Records to process:
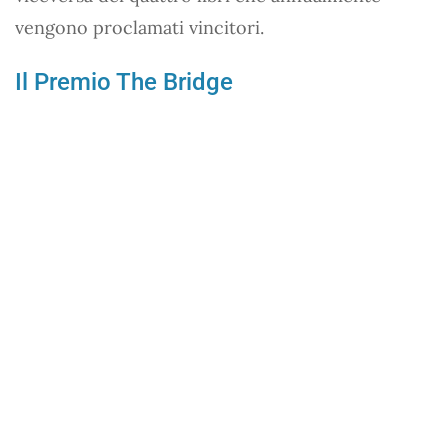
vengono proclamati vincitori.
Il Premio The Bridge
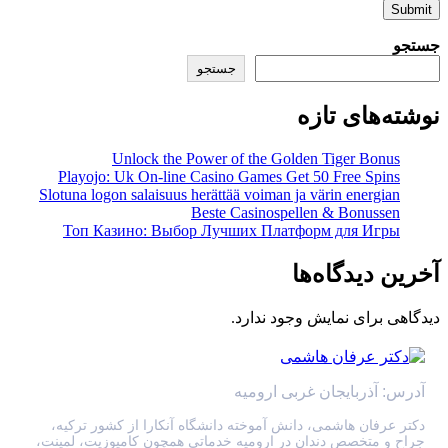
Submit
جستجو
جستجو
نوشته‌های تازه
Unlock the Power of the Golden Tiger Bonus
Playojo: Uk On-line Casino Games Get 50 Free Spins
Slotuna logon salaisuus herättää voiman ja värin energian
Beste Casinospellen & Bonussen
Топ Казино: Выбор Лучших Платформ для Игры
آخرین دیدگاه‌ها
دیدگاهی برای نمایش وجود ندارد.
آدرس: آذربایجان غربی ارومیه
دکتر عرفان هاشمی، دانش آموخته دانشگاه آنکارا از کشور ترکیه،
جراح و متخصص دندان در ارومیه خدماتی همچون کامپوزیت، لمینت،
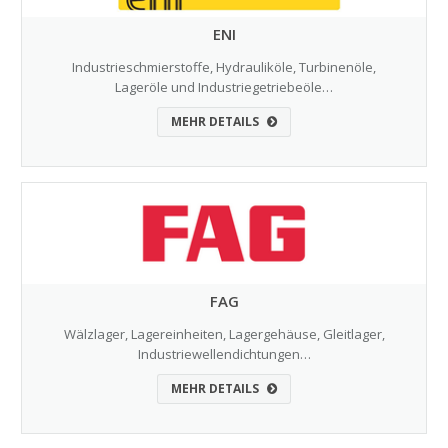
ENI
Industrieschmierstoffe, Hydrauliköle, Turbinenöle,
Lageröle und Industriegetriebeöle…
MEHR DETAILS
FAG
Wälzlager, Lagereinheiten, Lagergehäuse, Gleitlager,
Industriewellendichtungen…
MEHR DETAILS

* * *

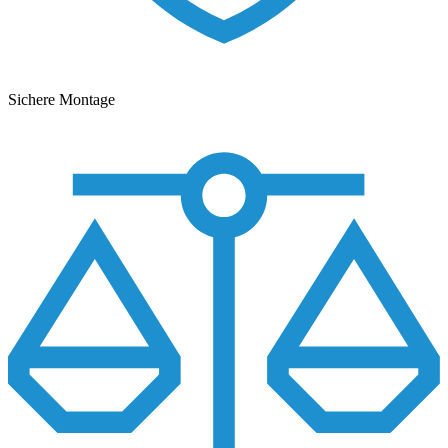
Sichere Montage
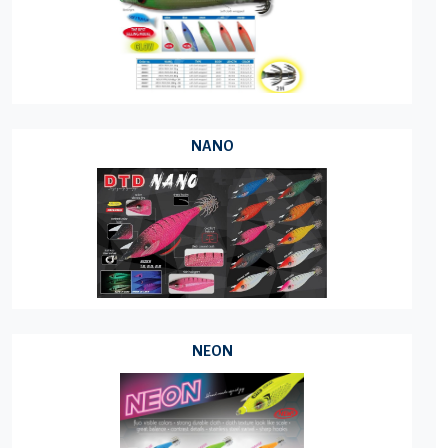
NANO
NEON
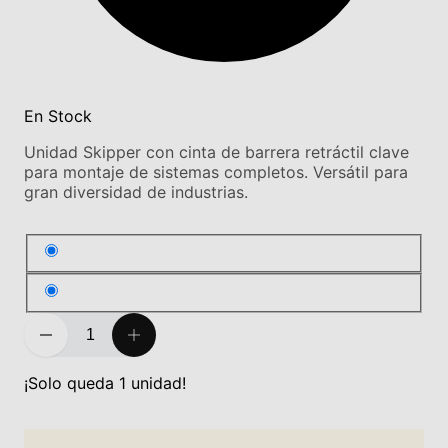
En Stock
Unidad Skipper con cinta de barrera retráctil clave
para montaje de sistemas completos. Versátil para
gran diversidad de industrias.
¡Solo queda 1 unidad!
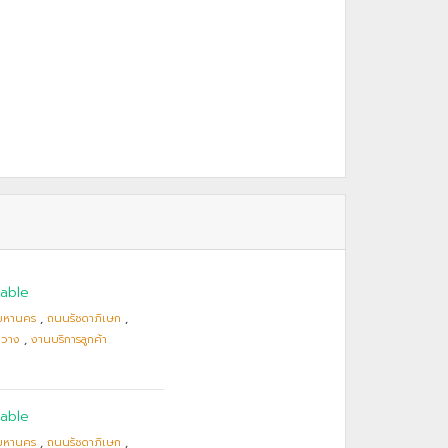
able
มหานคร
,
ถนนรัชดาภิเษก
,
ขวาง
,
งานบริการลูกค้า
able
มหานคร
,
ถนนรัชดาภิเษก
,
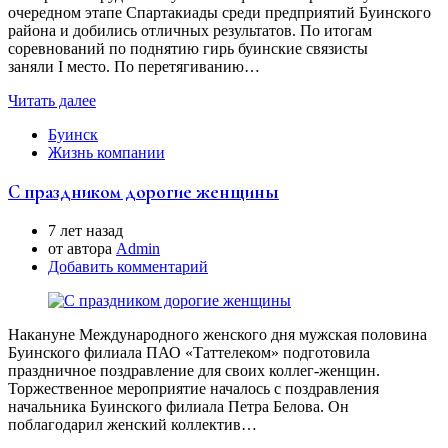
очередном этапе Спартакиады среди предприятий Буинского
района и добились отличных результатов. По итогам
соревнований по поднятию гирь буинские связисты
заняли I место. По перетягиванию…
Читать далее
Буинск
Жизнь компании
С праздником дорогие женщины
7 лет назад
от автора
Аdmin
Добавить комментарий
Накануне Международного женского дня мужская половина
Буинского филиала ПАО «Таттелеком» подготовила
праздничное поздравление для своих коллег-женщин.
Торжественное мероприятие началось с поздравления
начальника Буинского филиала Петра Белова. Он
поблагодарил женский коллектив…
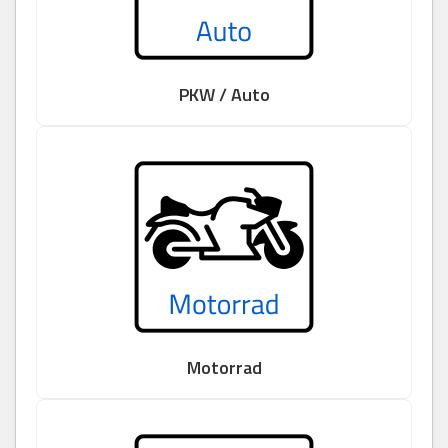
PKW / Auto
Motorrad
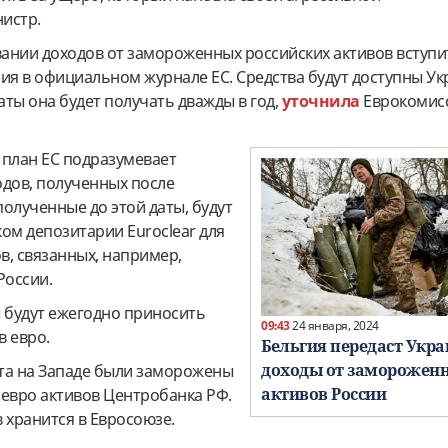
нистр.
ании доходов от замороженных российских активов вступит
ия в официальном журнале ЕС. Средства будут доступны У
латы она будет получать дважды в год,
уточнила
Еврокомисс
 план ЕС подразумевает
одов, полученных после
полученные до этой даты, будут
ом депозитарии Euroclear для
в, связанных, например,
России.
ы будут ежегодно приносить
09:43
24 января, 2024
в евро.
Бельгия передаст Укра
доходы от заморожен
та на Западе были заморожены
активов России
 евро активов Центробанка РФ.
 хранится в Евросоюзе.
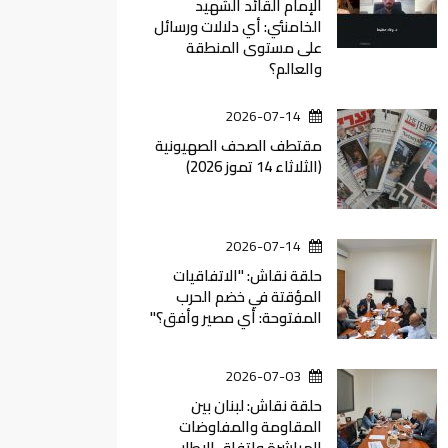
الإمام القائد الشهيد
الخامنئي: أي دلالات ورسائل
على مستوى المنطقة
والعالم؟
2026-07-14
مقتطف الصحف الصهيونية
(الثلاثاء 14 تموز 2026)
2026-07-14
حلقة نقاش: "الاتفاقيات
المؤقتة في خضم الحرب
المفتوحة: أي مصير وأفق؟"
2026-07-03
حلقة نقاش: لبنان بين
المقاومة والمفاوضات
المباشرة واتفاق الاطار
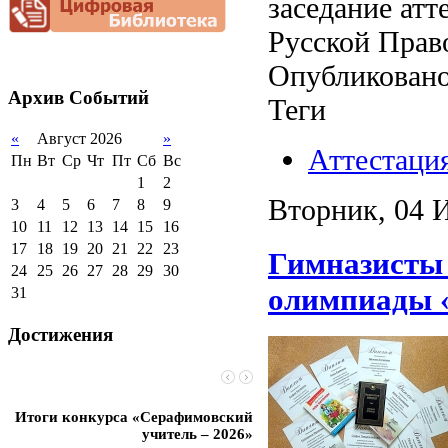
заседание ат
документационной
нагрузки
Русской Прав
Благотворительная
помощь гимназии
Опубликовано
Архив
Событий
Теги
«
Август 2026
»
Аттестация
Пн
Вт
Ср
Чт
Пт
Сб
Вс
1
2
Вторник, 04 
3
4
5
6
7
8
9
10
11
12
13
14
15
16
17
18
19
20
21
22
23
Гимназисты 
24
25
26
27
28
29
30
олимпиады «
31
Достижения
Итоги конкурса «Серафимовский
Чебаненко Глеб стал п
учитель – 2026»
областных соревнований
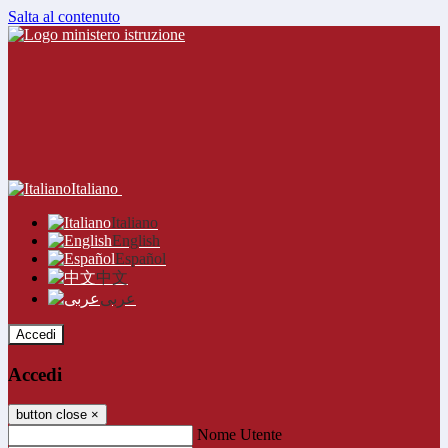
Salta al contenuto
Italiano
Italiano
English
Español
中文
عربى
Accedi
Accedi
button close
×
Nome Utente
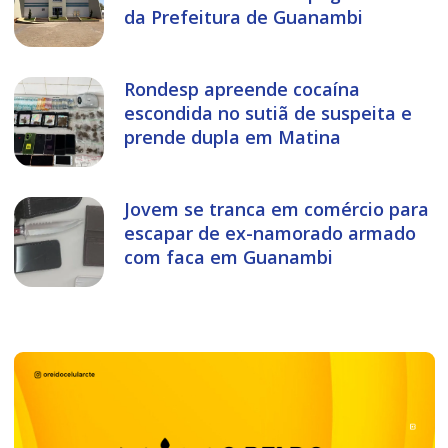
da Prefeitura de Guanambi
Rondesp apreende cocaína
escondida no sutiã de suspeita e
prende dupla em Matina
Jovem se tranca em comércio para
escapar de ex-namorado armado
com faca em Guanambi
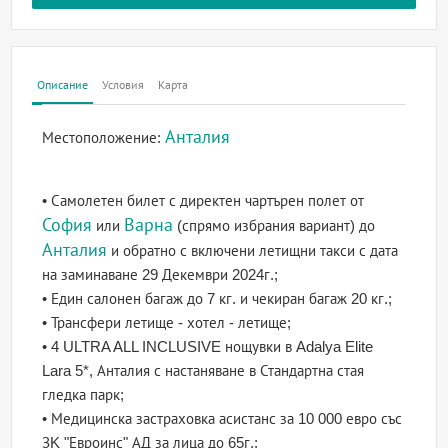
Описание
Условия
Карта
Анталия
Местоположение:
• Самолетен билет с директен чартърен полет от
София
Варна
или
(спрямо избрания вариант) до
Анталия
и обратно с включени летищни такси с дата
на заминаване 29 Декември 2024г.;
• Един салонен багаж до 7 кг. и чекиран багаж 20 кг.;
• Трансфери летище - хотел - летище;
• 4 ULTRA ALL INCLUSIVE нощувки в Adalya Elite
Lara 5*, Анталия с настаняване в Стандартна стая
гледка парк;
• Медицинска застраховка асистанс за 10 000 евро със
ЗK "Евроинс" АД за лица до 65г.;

==

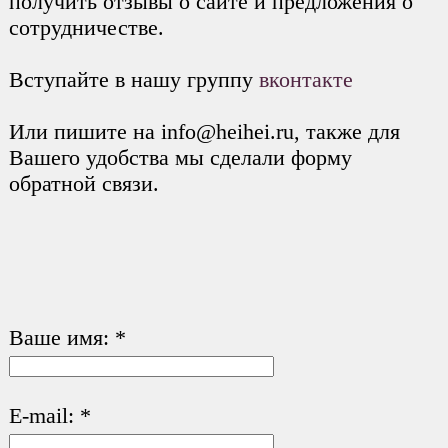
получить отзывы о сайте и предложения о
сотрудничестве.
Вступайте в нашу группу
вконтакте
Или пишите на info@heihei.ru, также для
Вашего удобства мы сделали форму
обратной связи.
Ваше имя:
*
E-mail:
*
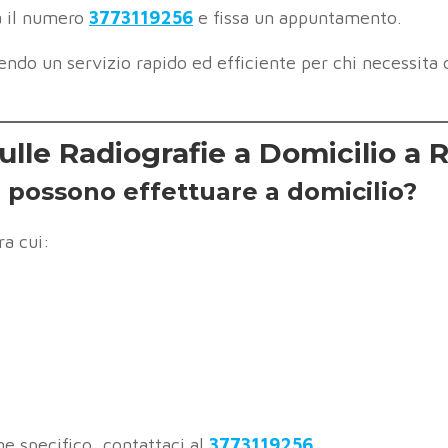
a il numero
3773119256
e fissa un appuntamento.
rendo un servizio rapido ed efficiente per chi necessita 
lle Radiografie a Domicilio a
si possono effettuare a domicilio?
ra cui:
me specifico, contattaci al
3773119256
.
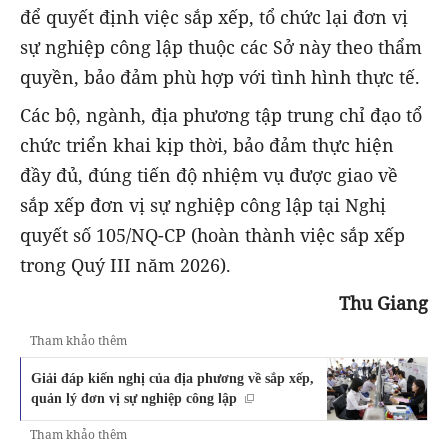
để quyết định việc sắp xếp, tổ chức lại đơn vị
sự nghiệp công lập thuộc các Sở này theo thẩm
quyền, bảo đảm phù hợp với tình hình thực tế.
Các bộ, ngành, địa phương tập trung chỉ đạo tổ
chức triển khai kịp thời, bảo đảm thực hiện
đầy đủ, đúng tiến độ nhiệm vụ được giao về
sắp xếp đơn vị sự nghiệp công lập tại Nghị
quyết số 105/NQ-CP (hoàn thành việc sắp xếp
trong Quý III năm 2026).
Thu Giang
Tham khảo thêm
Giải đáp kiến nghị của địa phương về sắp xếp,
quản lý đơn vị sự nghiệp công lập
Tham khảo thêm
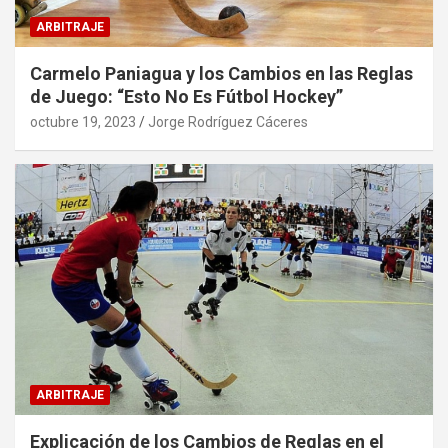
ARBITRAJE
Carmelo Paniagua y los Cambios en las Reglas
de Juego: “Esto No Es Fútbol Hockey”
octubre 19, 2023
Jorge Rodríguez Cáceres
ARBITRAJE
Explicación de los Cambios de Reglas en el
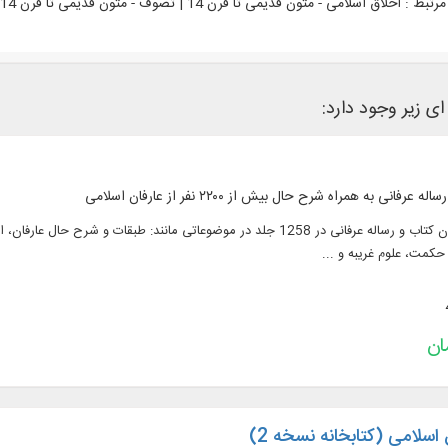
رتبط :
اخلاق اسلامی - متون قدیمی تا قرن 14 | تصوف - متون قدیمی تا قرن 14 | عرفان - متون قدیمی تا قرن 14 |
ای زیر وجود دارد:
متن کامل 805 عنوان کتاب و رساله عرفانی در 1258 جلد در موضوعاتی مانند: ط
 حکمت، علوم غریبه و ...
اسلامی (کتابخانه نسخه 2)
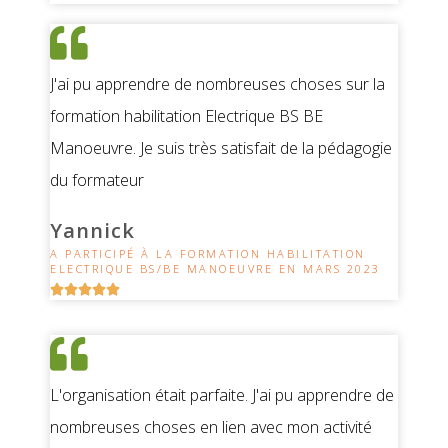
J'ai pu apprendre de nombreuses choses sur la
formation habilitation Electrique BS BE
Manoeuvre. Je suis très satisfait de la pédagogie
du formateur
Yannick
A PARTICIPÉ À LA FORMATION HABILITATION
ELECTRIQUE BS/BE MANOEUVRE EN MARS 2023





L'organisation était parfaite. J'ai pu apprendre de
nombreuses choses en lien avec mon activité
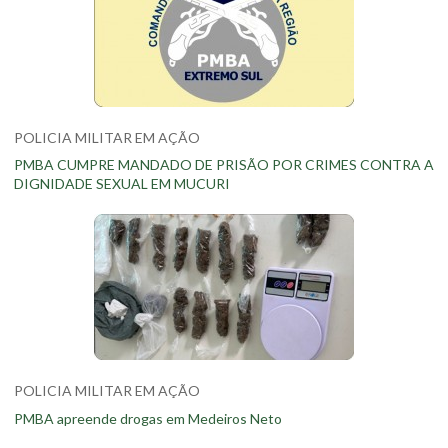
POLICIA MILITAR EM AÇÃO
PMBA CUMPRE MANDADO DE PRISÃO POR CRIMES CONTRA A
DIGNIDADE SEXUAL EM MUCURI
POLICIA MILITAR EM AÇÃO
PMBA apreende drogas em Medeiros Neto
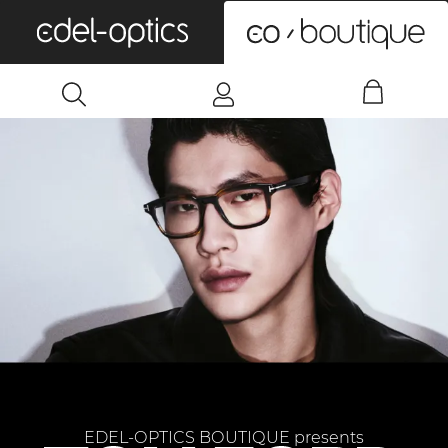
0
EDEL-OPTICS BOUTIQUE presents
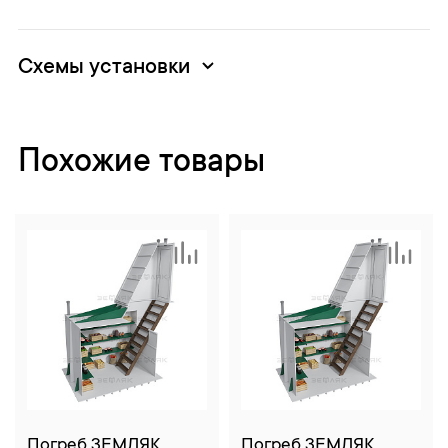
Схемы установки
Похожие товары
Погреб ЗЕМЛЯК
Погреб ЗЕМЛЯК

About this exercise: What is needed is the number of lines in the data that hold the word "apreende", with nothing added.

Task response: 2